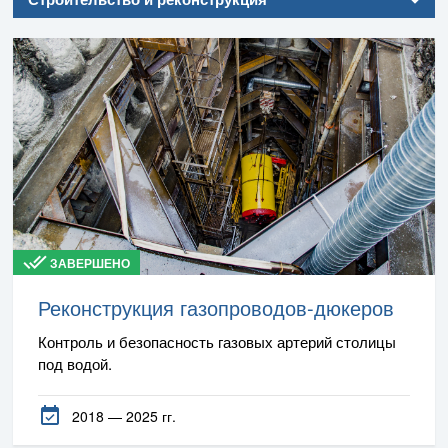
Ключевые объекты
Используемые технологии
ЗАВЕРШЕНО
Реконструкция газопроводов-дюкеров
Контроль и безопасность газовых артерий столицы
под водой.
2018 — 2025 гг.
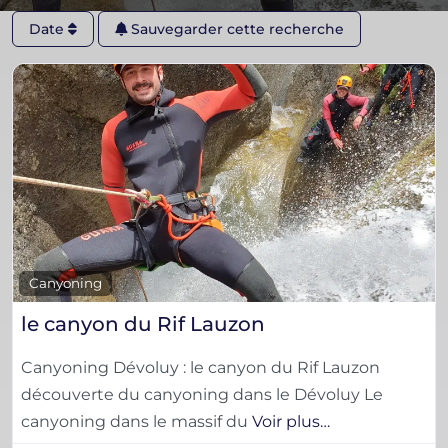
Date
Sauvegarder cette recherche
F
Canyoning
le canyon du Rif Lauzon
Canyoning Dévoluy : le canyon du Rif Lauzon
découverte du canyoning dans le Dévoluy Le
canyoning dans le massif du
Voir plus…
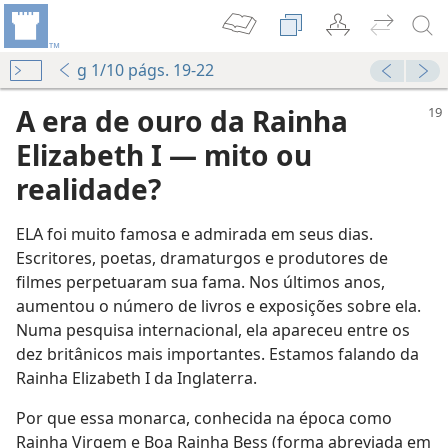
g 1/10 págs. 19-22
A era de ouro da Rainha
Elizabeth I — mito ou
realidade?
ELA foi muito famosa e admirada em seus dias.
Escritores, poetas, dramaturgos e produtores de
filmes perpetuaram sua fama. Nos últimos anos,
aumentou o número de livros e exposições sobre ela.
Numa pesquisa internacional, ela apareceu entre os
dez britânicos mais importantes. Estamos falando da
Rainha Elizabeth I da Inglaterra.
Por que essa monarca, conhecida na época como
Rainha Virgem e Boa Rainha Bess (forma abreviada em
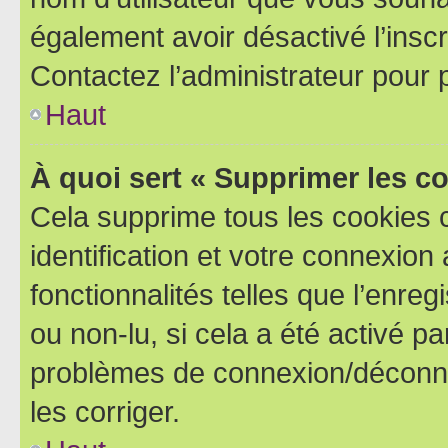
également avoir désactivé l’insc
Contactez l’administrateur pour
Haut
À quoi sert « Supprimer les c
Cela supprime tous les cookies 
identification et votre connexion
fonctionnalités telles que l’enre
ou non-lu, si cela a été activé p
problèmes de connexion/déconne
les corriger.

» **TO DO**
The lines running from the beginning of the listing above through the line that holds "filmes perpetuaram sua" are to be duplicated exactly, both ends kept, pictures omitted.

» **SOLUTION FOR THIS EXERCISE**
Ключевые объекты
Используемые технологии
ЗАВЕРШЕНО
Реконструкция газопроводов-дюкеров
Контроль и безопасность газовых артерий столицы
под водой.
2018 — 2025 гг.
Date
Sauvegarder cette recherche
F
Canyoning
le canyon du Rif Lauzon
Canyoning Dévoluy : le canyon du Rif Lauzon
découverte du canyoning dans le Dévoluy Le
canyoning dans le massif du
Voir plus…
g 1/10 págs. 19-22
A era de ouro da Rainha
Elizabeth I — mito ou
realidade?
ELA foi muito famosa e admirada em seus dias.
Escritores, poetas, dramaturgos e produtores de
filmes perpetuaram sua fama. Nos últimos anos,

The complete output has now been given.